In Stuttgart feiert die Wilhelma am 24. Januar den 60. Geburtstag von Europas ältestem Indischen Elefanten: Elefanten-Dame Vilja, seit 1952 Bewohnerin dieses Zoologischen Gartens und gleichzeitig sein Wappentier. Es ist allerdings nicht der „echte“ Geburtstag von Vilja – den kennt keiner genau. Sie ist nämlich ein Wildfang und kam 1952 nach Stuttgart, damals war sie ungefähr drei Jahre alt.

Warum hat man nun ausgerechnet den 24. Januar zum Geburtsdatum auserkoren? Ganz einfach: Am 24. Januar 2008 stürzte Vilja in den Graben ihres Geheges. Sie hatte unglaubliches Glück und holte sich nur ein paar Schürfwunden – für die meisten anderen Elefanten wäre so ein Sturz das Todesurteil gewesen. Weil der 24. Januar offensichtlich ein Glückstag für Vilja ist, erklärte ihn der Zoo zu ihrem Geburtstag.

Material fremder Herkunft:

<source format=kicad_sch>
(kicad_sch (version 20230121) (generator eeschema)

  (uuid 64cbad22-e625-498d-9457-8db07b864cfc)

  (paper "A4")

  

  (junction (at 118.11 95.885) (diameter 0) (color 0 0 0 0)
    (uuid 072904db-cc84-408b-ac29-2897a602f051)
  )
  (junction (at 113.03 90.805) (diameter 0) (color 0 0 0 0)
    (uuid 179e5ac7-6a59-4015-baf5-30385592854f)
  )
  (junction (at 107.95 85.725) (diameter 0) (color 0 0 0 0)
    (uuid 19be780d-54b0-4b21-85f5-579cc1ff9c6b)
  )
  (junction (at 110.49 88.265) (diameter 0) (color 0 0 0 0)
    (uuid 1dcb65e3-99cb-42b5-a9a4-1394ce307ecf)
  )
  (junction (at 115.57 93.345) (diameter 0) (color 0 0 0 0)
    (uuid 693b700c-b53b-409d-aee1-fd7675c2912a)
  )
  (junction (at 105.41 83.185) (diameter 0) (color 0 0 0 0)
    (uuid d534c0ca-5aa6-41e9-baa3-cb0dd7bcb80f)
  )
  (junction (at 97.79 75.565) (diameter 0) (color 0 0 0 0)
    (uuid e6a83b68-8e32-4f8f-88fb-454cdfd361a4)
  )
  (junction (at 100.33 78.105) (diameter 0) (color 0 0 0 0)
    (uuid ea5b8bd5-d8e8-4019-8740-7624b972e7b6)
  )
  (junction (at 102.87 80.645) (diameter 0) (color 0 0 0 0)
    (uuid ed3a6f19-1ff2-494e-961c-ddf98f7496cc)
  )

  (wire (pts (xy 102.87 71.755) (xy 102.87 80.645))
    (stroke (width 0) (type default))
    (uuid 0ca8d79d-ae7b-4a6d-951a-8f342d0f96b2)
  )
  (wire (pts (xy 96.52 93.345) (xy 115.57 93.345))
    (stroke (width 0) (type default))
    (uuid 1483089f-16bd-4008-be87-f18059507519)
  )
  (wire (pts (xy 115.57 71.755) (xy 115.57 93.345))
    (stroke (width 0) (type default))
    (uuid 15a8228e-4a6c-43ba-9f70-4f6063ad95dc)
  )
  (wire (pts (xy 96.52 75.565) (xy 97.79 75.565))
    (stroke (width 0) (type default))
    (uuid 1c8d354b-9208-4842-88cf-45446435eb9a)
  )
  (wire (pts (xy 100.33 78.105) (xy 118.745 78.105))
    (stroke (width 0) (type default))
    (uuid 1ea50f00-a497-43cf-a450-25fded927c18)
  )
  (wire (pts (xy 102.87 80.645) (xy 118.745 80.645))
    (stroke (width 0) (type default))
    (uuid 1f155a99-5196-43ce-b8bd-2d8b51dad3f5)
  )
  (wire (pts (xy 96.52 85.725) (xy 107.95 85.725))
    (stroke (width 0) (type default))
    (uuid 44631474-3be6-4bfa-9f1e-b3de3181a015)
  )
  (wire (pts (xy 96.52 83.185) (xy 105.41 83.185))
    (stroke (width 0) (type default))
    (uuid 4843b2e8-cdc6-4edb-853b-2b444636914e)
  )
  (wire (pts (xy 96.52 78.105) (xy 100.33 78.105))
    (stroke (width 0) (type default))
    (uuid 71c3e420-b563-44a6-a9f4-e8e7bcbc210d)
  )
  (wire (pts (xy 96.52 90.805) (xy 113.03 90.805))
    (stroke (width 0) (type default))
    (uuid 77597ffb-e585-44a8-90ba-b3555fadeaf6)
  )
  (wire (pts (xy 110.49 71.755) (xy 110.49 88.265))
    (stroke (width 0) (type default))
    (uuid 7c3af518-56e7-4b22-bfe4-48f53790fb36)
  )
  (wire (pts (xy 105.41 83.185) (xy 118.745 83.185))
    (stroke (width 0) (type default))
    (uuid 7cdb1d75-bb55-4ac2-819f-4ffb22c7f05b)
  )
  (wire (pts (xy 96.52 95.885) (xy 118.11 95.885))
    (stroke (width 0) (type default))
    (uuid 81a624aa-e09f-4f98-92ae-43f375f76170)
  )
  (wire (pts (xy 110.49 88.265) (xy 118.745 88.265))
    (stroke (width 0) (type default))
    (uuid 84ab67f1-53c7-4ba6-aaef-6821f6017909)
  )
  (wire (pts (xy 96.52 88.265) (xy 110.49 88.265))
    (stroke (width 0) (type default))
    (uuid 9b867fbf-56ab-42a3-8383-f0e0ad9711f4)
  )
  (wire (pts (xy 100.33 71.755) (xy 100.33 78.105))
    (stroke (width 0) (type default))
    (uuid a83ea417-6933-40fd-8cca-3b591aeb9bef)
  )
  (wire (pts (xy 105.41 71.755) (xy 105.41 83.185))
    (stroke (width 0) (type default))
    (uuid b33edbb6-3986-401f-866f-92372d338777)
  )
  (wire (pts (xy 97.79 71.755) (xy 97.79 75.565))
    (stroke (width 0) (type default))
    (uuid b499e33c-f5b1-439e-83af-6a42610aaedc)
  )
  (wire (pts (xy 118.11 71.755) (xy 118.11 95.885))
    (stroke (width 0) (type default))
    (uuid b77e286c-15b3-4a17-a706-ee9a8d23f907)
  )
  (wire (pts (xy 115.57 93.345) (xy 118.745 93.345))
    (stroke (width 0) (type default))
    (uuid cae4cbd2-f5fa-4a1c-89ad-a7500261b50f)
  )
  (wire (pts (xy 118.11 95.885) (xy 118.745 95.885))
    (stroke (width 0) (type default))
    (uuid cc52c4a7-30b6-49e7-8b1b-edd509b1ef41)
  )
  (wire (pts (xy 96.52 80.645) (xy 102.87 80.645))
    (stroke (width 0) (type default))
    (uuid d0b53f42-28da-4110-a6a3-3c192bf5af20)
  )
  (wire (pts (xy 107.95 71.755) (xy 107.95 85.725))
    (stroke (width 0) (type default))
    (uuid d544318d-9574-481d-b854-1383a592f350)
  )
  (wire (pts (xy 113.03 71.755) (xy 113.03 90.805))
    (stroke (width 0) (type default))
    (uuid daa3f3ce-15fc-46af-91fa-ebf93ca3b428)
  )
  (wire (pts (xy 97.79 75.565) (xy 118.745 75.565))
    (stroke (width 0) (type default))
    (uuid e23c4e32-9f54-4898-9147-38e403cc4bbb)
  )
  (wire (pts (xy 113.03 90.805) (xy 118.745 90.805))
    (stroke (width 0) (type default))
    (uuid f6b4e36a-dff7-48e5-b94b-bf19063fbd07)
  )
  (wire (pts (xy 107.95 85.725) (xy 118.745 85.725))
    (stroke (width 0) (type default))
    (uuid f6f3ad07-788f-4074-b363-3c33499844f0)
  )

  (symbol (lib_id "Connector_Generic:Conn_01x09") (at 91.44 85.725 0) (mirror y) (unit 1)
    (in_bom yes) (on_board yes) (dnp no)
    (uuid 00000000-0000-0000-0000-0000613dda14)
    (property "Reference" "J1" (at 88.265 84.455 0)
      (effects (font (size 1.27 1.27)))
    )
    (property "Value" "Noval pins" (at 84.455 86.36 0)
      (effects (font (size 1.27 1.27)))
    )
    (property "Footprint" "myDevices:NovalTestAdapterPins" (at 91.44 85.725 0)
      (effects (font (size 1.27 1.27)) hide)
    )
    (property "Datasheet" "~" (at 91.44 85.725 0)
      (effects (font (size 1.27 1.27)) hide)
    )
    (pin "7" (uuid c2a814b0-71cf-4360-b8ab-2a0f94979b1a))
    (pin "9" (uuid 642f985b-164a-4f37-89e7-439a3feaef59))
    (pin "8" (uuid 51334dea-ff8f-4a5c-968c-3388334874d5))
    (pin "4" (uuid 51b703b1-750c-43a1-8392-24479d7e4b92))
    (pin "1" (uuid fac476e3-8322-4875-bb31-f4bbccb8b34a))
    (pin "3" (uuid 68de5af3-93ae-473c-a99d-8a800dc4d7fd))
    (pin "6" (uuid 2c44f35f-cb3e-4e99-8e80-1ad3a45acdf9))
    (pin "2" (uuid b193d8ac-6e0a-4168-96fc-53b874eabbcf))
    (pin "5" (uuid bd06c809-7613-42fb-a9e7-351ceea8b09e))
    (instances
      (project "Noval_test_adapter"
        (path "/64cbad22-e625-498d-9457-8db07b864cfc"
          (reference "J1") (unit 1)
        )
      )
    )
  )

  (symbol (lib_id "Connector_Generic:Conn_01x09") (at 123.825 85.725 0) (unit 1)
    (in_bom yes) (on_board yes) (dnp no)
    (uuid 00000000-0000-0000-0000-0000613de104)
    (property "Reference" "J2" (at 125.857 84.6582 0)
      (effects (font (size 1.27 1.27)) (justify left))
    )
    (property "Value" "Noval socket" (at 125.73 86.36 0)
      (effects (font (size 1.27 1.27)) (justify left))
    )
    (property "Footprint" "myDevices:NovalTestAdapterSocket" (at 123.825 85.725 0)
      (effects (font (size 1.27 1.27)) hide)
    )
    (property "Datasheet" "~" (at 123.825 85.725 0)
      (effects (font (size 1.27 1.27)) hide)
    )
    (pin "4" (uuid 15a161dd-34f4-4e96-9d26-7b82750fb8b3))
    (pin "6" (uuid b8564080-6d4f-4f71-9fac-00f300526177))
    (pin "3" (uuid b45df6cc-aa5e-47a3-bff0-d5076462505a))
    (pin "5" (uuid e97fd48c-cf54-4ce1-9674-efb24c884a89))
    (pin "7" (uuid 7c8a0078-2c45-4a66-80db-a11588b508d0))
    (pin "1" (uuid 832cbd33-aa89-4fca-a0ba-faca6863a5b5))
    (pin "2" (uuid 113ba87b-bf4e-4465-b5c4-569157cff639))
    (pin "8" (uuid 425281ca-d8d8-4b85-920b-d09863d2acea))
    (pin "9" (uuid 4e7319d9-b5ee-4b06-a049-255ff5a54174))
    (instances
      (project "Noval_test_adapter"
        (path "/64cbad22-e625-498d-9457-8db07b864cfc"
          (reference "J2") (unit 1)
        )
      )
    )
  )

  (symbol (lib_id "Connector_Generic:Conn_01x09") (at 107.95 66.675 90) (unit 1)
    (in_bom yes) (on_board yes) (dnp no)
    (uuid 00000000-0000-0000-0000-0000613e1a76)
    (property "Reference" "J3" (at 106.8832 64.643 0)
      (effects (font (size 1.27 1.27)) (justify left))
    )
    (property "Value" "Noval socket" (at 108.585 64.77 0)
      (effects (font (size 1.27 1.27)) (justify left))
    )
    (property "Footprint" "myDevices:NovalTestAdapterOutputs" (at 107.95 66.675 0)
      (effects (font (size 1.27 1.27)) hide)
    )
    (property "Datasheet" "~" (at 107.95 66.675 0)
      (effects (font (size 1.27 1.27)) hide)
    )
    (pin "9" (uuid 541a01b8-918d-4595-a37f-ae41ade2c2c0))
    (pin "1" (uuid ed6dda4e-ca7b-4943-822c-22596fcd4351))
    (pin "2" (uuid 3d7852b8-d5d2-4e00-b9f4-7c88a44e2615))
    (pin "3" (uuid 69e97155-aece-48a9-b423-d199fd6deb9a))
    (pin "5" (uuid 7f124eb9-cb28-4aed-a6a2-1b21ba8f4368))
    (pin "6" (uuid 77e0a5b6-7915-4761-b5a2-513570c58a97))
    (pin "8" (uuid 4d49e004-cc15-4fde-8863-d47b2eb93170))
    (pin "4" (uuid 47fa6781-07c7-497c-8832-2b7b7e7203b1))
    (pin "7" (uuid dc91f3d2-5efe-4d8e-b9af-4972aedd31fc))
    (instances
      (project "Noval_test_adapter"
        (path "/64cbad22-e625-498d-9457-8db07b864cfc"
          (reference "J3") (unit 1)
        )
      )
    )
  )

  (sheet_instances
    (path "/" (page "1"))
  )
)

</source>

Die alte Dame, deren Alter beim Menschen etwa 100 Jahren entspechen würde, ist noch gut drauf. Ihr fehlt gesundheitlich nichts – nur ein Knie ist ein bisschen steif und macht ihr das Aufstehen schwer, so dass sie es mittlerweile vorzieht, im Stehen zu Schlafen. Und ihre Zähne sind völlig abgeschmirgelt.

Ihre Pfleger erzählen außerdem, dass Vilja ganz schön raffiniert ist. Beispielsweise durchsucht sie mit ihrem langen Rüssel gern die Taschen der Pfleger nach etwas Essbarem. Und sie ist so verrückt nach Äpfeln, dass sie sogar einen Trick anwendet, um sich ein zusätzliches Exemplar zu erschleichen: Wenn der Pfleger den Schlüssel fallen lässt, hebt Vilja ihn sofort auf, gibt ihn aber erst wieder heraus, wenn ihr ein Apfel zugesteckt wird.

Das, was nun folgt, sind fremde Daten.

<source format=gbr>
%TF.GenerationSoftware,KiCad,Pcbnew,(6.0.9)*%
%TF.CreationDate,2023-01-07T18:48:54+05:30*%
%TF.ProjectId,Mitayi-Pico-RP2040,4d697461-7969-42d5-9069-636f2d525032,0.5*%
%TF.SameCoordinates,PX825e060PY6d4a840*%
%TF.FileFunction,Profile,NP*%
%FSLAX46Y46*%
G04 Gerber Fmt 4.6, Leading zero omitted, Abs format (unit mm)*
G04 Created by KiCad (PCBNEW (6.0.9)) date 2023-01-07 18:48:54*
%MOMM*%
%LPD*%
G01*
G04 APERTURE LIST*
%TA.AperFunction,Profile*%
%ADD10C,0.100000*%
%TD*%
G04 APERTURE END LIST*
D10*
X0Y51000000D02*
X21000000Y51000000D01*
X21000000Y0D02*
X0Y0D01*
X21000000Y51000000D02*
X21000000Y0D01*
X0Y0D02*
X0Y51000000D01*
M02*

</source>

Also, alles Gute zum Geburtstag, Vilja!

Konkurrenz für Knut?

WilbärDas letzte Mal war an dieser Stelle von den albernen Spekulationen bunter Blätter über eine Hochzeit zwischen Flocke und Knut die Rede. Nimmt man diese Spekulationen dennoch mal ganz kurz für bare Münze, hat der Berliner Knut nun Konkurrenz bekommen – denn in Stuttgart wurde Wilbär geboren, und gegen den ist Knut fast schon ein „Oldie“. Wilbär ist zwar auch älter als Flocke, aber nur einen Tag. Er wurde am 10. Dezember 2007 geboren. Die Erfahrungen aus Berlin und Nürnberg haben die Stuttgarter  Verantwortlichen dazu gebracht, Wilbärs Geburt erstmal zu verschweigen. Vielleicht eine weise Entscheidung, denn die Mutter-Kind-Beziehung wurde erhalten. In Nürnberg ist ja ungeklärt geblieben, ob nicht doch das unerlaubte Eindringen eines Kameramannes zu Veras Verhaltenswandel gegenüber ihrem Baby beigetragen hat, der die Trennung von Mutter und Kind nötig machte. Da jetzt Wilbärs Existenz  – seinen etwas gewöhnungsbedürftigen Namen verdankt der Bär übrigens dem Zoo, der als „Wilhelma“ bekannt ist – publik wurde, dürfte es auch in Stuttgart viel Rummel geben. Und so bekommt wohl nicht nur Knut, sondern auch Flocke Konkurrenz – und zwar hinsichtlich der medialen Aufmerksamkeit.